Tan sólo al hallarse ante la gigantesca urbe Gengis se dio cuenta de lo absurdo de su empresa. ¡Qué fosos, qué defensas, qué murallas! A caballo recorrió el perímetro de las fortificaciones. ¡Qué enormidad! Nunca se había imaginado que existiera un conglomerado humano tan grande.

¿Qué podía hacer? ¡Jamás podría tomar aquellas gigantescas murallas defendidas por centenares de miles de hombres! ¡Nunca sería dueño de Chin! ¡Qué gran imperio, coronado con semejante ciudad gigantesca! Ya había derrotado cuatro ejércitos, cualquiera de ellos más grande que todas sus tropas juntas, y le acababan de informar de que de todas partes acudían ejércitos todavía mayores.
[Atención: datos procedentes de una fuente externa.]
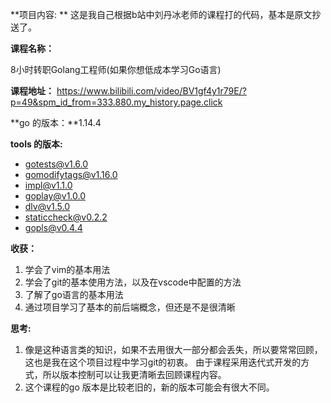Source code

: **项目内容: **
这是我自己根据b站中刘丹冰老师的课程打的代码，基本是原文抄送了。

**课程名称：**

8小时转职Golang工程师(如果你想低成本学习Go语言)

**课程地址：**
https://www.bilibili.com/video/BV1gf4y1r79E/?p=49&spm_id_from=333.880.my_history.page.click

**go 的版本：**1.14.4

**tools 的版本:**

- gotests@v1.6.0
- gomodifytags@v1.16.0
- impl@v1.1.0
- goplay@v1.0.0
- dlv@v1.5.0
- staticcheck@v0.2.2
- gopls@v0.4.4

**收获：**

1. 学会了vim的基本用法
2. 学会了git的基本使用方法，以及在vscode中配置的方法
3. 了解了go语言的基本用法
4. 通过项目学习了基本的前后端概念，但还是不是很清晰

**思考:**

1. 像是这种语言类的知识，如果不去用很大一部分都会丢失，所以要常常回顾，这也是我在这个项目过程中学习git的初衷。
   由于课程采用迭代式开发的方式，所以版本控制可以让我更清晰去回顾课程内容。
2. 这个课程的go 版本是比较老旧的，新的版本可能会有很大不同。

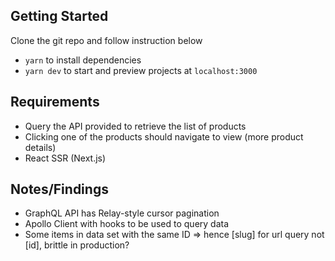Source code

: ## Getting Started

Clone the git repo and follow instruction below

- `yarn` to install dependencies
- `yarn dev` to start and preview projects at `localhost:3000`

## Requirements

- Query the API provided to retrieve the list of products
- Clicking one of the products should navigate to view (more product details)
- React SSR (Next.js)

## Notes/Findings

- GraphQL API has Relay-style cursor pagination
- Apollo Client with hooks to be used to query data
- Some items in data set with the same ID => hence [slug] for url query not [id], brittle in production?
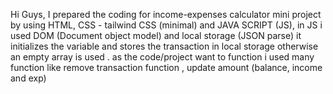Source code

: Hi Guys, 
I prepared the coding for  income-expenses calculator mini project by using HTML, CSS - tailwind CSS (minimal) and JAVA SCRIPT (JS), 
in JS i used DOM (Document object model) and local storage (JSON parse) it initializes the variable and stores the transaction in local storage otherwise an empty array is used .
as the code/project want to function i used many function like remove transaction function , update amount (balance, income and exp)
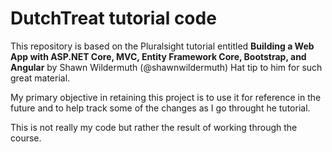 # DutchTreat tutorial code
This repository is based on the Pluralsight tutorial entitled **Building a Web App with ASP.NET Core, MVC, Entity Framework Core, Bootstrap, and Angular** by Shawn Wildermuth (@shawnwildermuth) Hat tip to him for such great material.

My primary objective in retaining this project is to use it for reference in the future and to help track some of the changes as I go throught he tutorial.

This is not really my code but rather the result of working through the course.
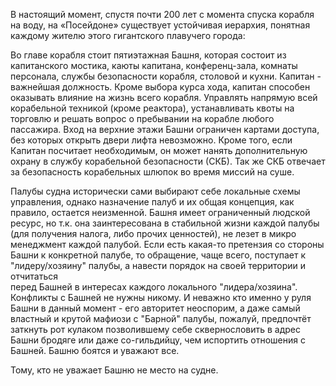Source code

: В настоящий момент, спустя почти 200 лет с момента спуска корабля на воду, на «Посейдоне» существует устойчивая иерархия, понятная 
каждому жителю этого гигантского плавучего города:

Во главе корабля стоит пятиэтажная Башня, которая состоит из капитанского мостика, каюты капитана, конференц-зала, комнаты персонала, 
службы безопасности корабля, столовой и кухни. Капитан - важнейшая должность. Кроме выбора курса хода, капитан способен оказывать влияние 
на жизнь всего корабля. Управлять напрямую всей корабельной техникой (кроме реактора), устанавливать квоты на торговлю и решать вопрос 
о пребывании на корабле любого пассажира. Вход на верхние этажи Башни ограничен картами доступа, без которых открыть двери лифта невозможно.
Кроме того, если Капитан посчитает необходимым, он может нанять дополнительную охрану в службу корабельной безопасности (СКБ). Так же СКБ 
отвечает за безопасность корабельных шлюпок во время миссий на суше.

Палубы судна исторически сами выбирают себе локальные схемы управления, однако назначение палуб и их общая концепция, 
как правило, остается неизменной. Башня имеет ограниченный людской ресурс, но т.к. она заинтересована в стабильной жизни каждой палубы
(для получения налога, либо прочих ценностей), не лезет в микро менеджмент каждой палубой. Если есть какая-то претензия со стороны Башни
к конкретной палубе, то обращение, чаще всего, поступает к "лидеру/хозяину" палубы, а навести порядок на своей территории и отчитаться  
перед Башней в интересах каждого локального "лидера/хозяина". Конфликты с Башней не нужны никому. И неважно кто именно у руля Башни в 
данный момент - его авторитет неоспорим, а даже самый властный и крутой мафиози с "Барной" палубы, пожалуй, предпочтёт заткнуть рот кулаком
позволившему себе сквернословить в адрес Башни бродяге или даже со-гильдийцу, чем испортить отношения с Башней. Башню боятся и уважают все.

Тому, кто не уважает Башню не место на судне.
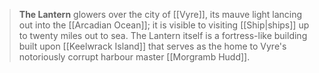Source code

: > **The Lantern** glowers over the city of [[Vyre]], its mauve light lancing out into the [[Arcadian Ocean]]; it is visible to visiting [[Ship|ships]] up to twenty miles out to sea. The Lantern itself is a fortress-like building built upon [[Keelwrack Island]] that serves as the home to Vyre's notoriously corrupt harbour master [[Morgramb Hudd]].








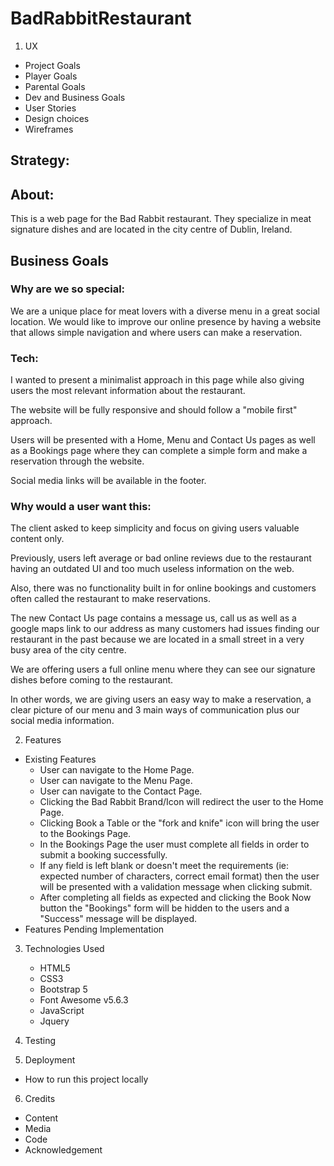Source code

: # BadRabbitRestaurant

1. UX

- Project Goals
- Player Goals
- Parental Goals
- Dev and Business Goals
- User Stories
- Design choices
- Wireframes

## Strategy:

## About:

This is a web page for the Bad Rabbit restaurant.
They specialize in meat signature dishes and are located in the city centre of Dublin, Ireland.

## Business Goals

### Why are we so special:

We are a unique place for meat lovers with a diverse menu in a great social location.
We would like to improve our online presence by having a website that allows simple navigation and where users can make a reservation.

### Tech:

I wanted to present a minimalist approach in this page while also giving users the most relevant information about the restaurant.

The website will be fully responsive and should follow a "mobile first" approach.

Users will be presented with a Home, Menu and Contact Us pages as well as a Bookings page where they can complete a simple form and make a reservation through the website.

Social media links will be available in the footer.

### Why would a user want this:

The client asked to keep simplicity and focus on giving users valuable content only.

Previously, users left average or bad online reviews due to the restaurant having an outdated UI and too much useless information on the web.

Also, there was no functionality built in for online bookings and customers often called the restaurant to make reservations.

The new Contact Us page contains a message us, call us as well as a google maps link to our address as many customers had issues finding our restaurant in the past because we are located in a small street in a very busy area of the city centre.

We are offering users a full online menu where they can see our signature dishes before coming to the restaurant.

In other words, we are giving users an easy way to make a reservation, a clear picture of our menu and 3 main ways of communication plus our social media information.

2.  Features

- Existing Features
  - User can navigate to the Home Page.
  - User can navigate to the Menu Page.
  - User can navigate to the Contact Page.
  - Clicking the Bad Rabbit Brand/Icon will redirect the user to the Home Page.
  - Clicking Book a Table or the "fork and knife" icon will bring the user to the Bookings Page.
  - In the Bookings Page the user must complete all fields in order to submit a booking successfully.
  - If any field is left blank or doesn't meet the requirements (ie: expected number of characters, correct email format) then the user will be presented with a validation message when clicking submit.
  - After completing all fields as expected and clicking the Book Now button the "Bookings" form will be hidden to the users and a "Success" message will be displayed.
- Features Pending Implementation

3.  Technologies Used

    - HTML5
    - CSS3
    - Bootstrap 5
    - Font Awesome v5.6.3
    - JavaScript
    - Jquery

4.  Testing

5.  Deployment

- How to run this project locally

6.  Credits

- Content
- Media
- Code
- Acknowledgement
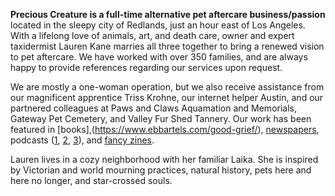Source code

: **Precious Creature is a full-time alternative pet aftercare business/passion** located in the sleepy city of Redlands, just an hour east of Los Angeles. With a lifelong love of animals, art, and death care, owner and expert taxidermist Lauren Kane marries all three together to bring a renewed vision to pet aftercare. We have worked with over 350 families, and are always happy to provide references regarding our services upon request.

We are mostly a one-woman operation, but we also receive assistance from our magnificent apprentice Triss Krohne, our internet helper Austin, and our partnered colleagues at Paws and Claws Aquamation and Memorials, Gateway Pet Cemetery, and Valley Fur Shed Tannery. Our work has been featured in [books],(https://www.ebbartels.com/good-grief/), [newspapers](https://nypost.com/2017/05/16/these-extremely-loving-owners-preserve-their-pets-for-eternity/), podcasts ([1](https://www.ellekayetaxidermy.co.uk/podcast-1/episode/22ca8fec/lauren-kane-pet-mortician), [2](https://www.griefdreams.ca/podcast/134), [3](https://www.alieward.com/ologies/nassology)), and [fancy zines](https://www.theodradek.com/).

Lauren lives in a cozy neighborhood with her familiar Laika. She is inspired by Victorian and world mourning practices, natural history, pets here and here no longer, and star-crossed souls.
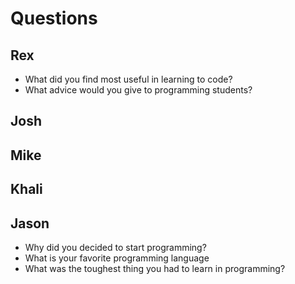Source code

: # Questions

## Rex
- What did you find most useful in learning to code?
- What advice would you give to programming students?

## Josh


## Mike


## Khali


## Jason

- Why did you decided to start programming?
- What is your favorite programming language
- What was the toughest thing you had to learn in programming?

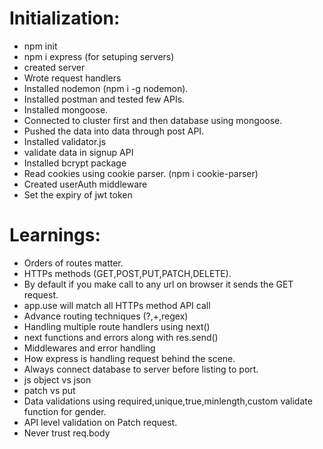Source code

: # Initialization:
 - npm init
 - npm i express (for setuping servers)
 - created server
 - Wrote request handlers
 - Installed nodemon (npm i -g nodemon).
 - Installed postman and tested few APIs.
 - Installed mongoose.
 - Connected to cluster first and then database using mongoose.
 - Pushed the data into data through post API.
 - Installed validator.js
 - validate data in signup API
 - Installed bcrypt package
 - Read cookies using cookie parser. (npm i cookie-parser)
 - Created userAuth middleware
 - Set the expiry of jwt token
# Learnings:
 - Orders of routes matter.
 - HTTPs methods (GET,POST,PUT,PATCH,DELETE).
 - By default if you make call to any url on browser it sends the GET request.
 - app.use will match all HTTPs method API call
 - Advance routing techniques (?,+,regex)
 - Handling multiple route handlers using next()
 - next functions and errors along with res.send()
 - Middlewares and error handling
 - How express is handling request behind the scene. 
 - Always connect database to server before listing to port.
 - js object vs json
 - patch vs put
 - Data validations using required,unique,true,minlength,custom validate function for gender.
 - API level validation on Patch request.
 - Never trust req.body
 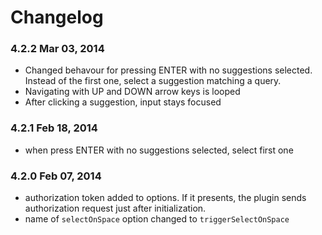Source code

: Changelog
=========

### 4.2.2 Mar 03, 2014

* Changed behavour for pressing ENTER with no suggestions selected. Instead of the first one, select a suggestion matching a query.
* Navigating with UP and DOWN arrow keys is looped
* After clicking a suggestion, input stays focused
 
### 4.2.1 Feb 18, 2014

* when press ENTER with no suggestions selected, select first one

### 4.2.0 Feb 07, 2014

* authorization token added to options. If it presents, the plugin sends authorization request just after initialization.
* name of `selectOnSpace` option changed to `triggerSelectOnSpace`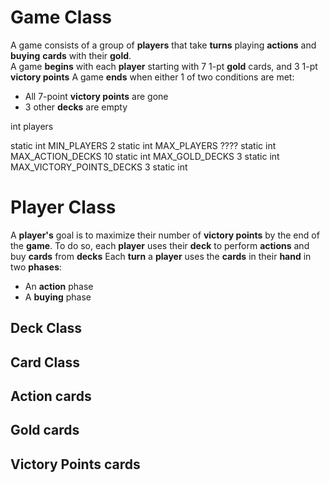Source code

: # Game Class

A game consists of a group of **players** that take **turns** playing **actions** and **buying** **cards** with their **gold**.  
A game **begins** with each **player** starting with 7 1-pt **gold** cards, and 3 1-pt **victory points**
A game **ends** when either 1 of two conditions are met:
  - All 7-point **victory points** are gone
  - 3 other **decks** are empty

int players

static int MIN_PLAYERS 2
static int MAX_PLAYERS ????
static int MAX_ACTION_DECKS 10
static int MAX_GOLD_DECKS 3
static int MAX_VICTORY_POINTS_DECKS 3
static int

#

# Player Class

A **player's** goal is to maximize their number of **victory points** by the end of the **game**.
To do so, each **player** uses their **deck** to perform **actions** and buy **cards** from **decks**
Each **turn** a **player** uses the **cards** in their **hand** in two **phases**:
  - An **action** phase
  - A **buying** phase

## 

## Deck Class

## Card Class
## Action cards
## Gold cards
## Victory Points cards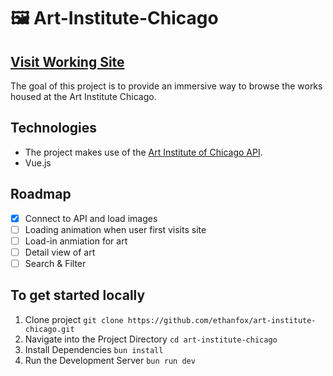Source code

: # 🖼️ Art-Institute-Chicago

## [Visit Working Site](https://ethanfox.github.io/art-institute-chicago/)
The goal of this project is to provide an immersive way to browse the works housed at the Art Institute Chicago.


## Technologies
- The project makes use of the  [Art Institute of Chicago API](https://api.artic.edu/docs/).
- Vue.js

## Roadmap
- [x] Connect to API and load images
- [ ] Loading animation when user first visits site
- [ ] Load-in anmiation for art
- [ ] Detail view of art
- [ ] Search & Filter

## To get started locally

1. Clone project `git clone https://github.com/ethanfox/art-institute-chicago.git`
2. Navigate into the Project Directory `cd art-institute-chicago`
3. Install Dependencies `bun install`
4. Run the Development Server `bun run dev`
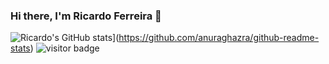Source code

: ### Hi there, I'm Ricardo Ferreira 👋

![Ricardo's GitHub stats](https://github-readme-stats.vercel.app/api?username=RicardoFz)](https://github.com/anuraghazra/github-readme-stats)
![visitor badge](https://visitor-badge.glitch.me/badge?page_id=RicardoFz.RicardoFz)
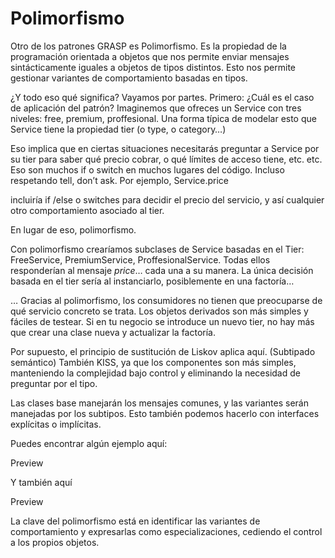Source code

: # Polimorfismo

Otro de los patrones GRASP es Polimorfismo. Es la propiedad de la programación orientada a objetos que nos permite enviar mensajes sintácticamente iguales a objetos de tipos distintos. Esto nos permite gestionar variantes de comportamiento basadas en tipos.



¿Y todo eso qué significa? Vayamos por partes. Primero: ¿Cuál es el caso de aplicación del patrón? Imaginemos que ofreces un Service con tres niveles: free, premium, proffesional. Una forma típica de modelar esto que Service tiene la propiedad tier (o type, o category…)

Eso implica que en ciertas situaciones necesitarás preguntar a Service por su tier para saber qué precio cobrar, o qué límites de acceso tiene, etc. etc. Eso son muchos  if o switch en muchos lugares del código. Incluso respetando tell, don’t ask. Por ejemplo, Service.price

incluiría if /else o switches para decidir el precio del servicio, y así cualquier otro comportamiento asociado al tier.

En lugar de eso, polimorfismo.

Con polimorfismo crearíamos subclases de Service basadas en el Tier: FreeService, PremiumService, ProffesionalService. Todas ellos responderían al mensaje _price_… cada una a su manera. La única decisión basada en el tier sería al instanciarlo, posiblemente en una factoría…

… Gracias al polimorfismo, los consumidores no tienen que preocuparse de qué servicio concreto se trata. Los objetos derivados son más simples y fáciles de testear. Si en tu negocio se introduce un nuevo tier, no hay más que crear una clase nueva y actualizar la factoría.

Por supuesto, el principio de sustitución de Liskov aplica aquí. (Subtipado semántico) También KISS, ya que los componentes son más simples, manteniendo la complejidad bajo control y eliminando la necesidad de preguntar por el tipo.

Las clases base manejarán los mensajes comunes, y las variantes serán manejadas por los subtipos. Esto también podemos hacerlo con interfaces explícitas o implícitas.

Puedes encontrar algún ejemplo aquí:

Preview

Y también aquí

Preview

La clave del polimorfismo está en identificar las variantes de comportamiento y expresarlas como especializaciones, cediendo el control a los propios objetos.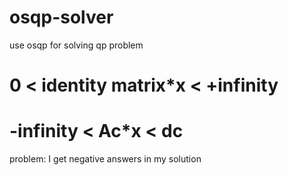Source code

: # osqp-solver
use osqp for solving qp problem

# 0 < identity matrix*x < +infinity 
# -infinity < Ac*x < dc

problem: I get negative answers in my solution
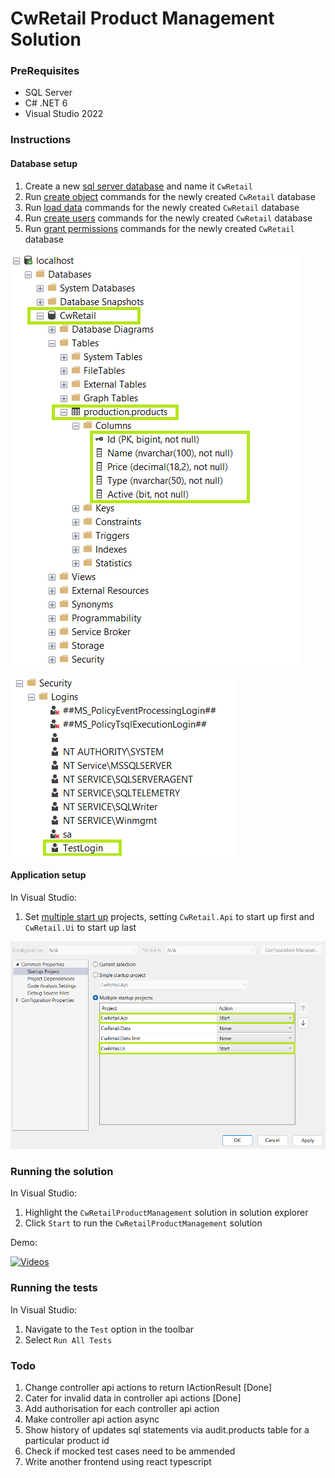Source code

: # CwRetail Product Management Solution

### PreRequisites
- SQL Server
- C# .NET 6
- Visual Studio 2022

### Instructions

#### Database setup

1. Create a new [sql server database](https://www.sqlservertutorial.net/sql-server-basics/sql-server-create-database/) and name it `CwRetail`
2. Run [create object](https://github.com/hancyfancy/CwRetailProductManagementSolution/blob/master/CwRetail.Data/Resources/Queries/SampleDatabase-CreateObjects.sql) commands for the newly created `CwRetail` database
3. Run [load data](https://github.com/hancyfancy/CwRetailProductManagementSolution/blob/master/CwRetail.Data/Resources/Queries/SampleDatabase-LoadData.sql) commands for the newly created `CwRetail` database
4. Run [create users](https://github.com/hancyfancy/CwRetailProductManagementSolution/blob/master/CwRetail.Data/Resources/Authentication/SampleDatabase-CreateUsers.sql) commands for the newly created `CwRetail` database
5. Run [grant permissions](https://github.com/hancyfancy/CwRetailProductManagementSolution/blob/master/CwRetail.Data/Resources/Authentication/SampleDatabase-GrantPermissions.sql) commands for the newly created `CwRetail` database

![Database](/assets/database.png)

![Login](/assets/login.png)

#### Application setup

In Visual Studio:
1. Set [multiple start up](https://davecallan.com/running-multiple-projects-visual-studio/) projects, setting `CwRetail.Api` to start up first and `CwRetail.Ui` to start up last

![MultipleStartUpProjects](/assets/applicationMultipleStartupProjects.png)

### Running the solution

In Visual Studio:
1. Highlight the `CwRetailProductManagement` solution in solution explorer
2. Click `Start` to run the `CwRetailProductManagement` solution

Demo:

[![Videos](https://img.youtube.com/vi/aiMErjpf4Ok/0.jpg)](https://www.youtube.com/playlist?list=PLVDeXGDdMhfZSX3dSLe3f9Y3zlMOzt5-Z)

### Running the tests

In Visual Studio:
1. Navigate to the `Test` option in the toolbar
2. Select `Run All Tests`

### Todo
1. Change controller api actions to return IActionResult [Done]
2. Cater for invalid data in controller api actions [Done]
3. Add authorisation for each controller api action
4. Make controller api action async
5. Show history of updates sql statements via audit.products table for a particular product id
6. Check if mocked test cases need to be ammended
7. Write another frontend using react typescript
Hacía medio año que sus jinetes recorrían el país, saqueándolo, y ahora sabía que tan sólo se encontraban en una provincia, Schan-si, y que acababa de penetrar en una segunda de igual extensión, llamada Tschi-li, y que el Imperio Chin estaba compuesto de una docena de provincias semejantes. ¿Adónde dirigirse primero? ¿Qué conquistar en primer lugar?

En su cerebro germinó la idea de desistir de un plan imposible: no se podía dominar a Chin. Todo lo demás lo había conseguido: los mejores ejércitos del emperador estaban destrozados; sus mongoles, enriquecidos con el botín y los esclavos; y la importancia de su gran kan había crecido de un modo extraordinario. Dschebe, con un nuevo empujón hacia el este, había llegado hasta el confín del mundo, hasta allá donde la tierra se cambia en agua. ¿Qué más podía desear? Él era el vencedor, pero si empezaba el asedio y tenía que levantarlo después sin tomar Pekín, su esfuerzo sería en vano.

Y Gengis dio orden de retroceder.

Quizá no conviniese regresar inmediatamente a Mongolia, sino invernar en las cercanías para observar los acontecimientos en Chin. Estalla todavía indeciso entre situar sus cuarteles de invierno en Tschi-li, en Schan-si o fuera de la Gran Muralla.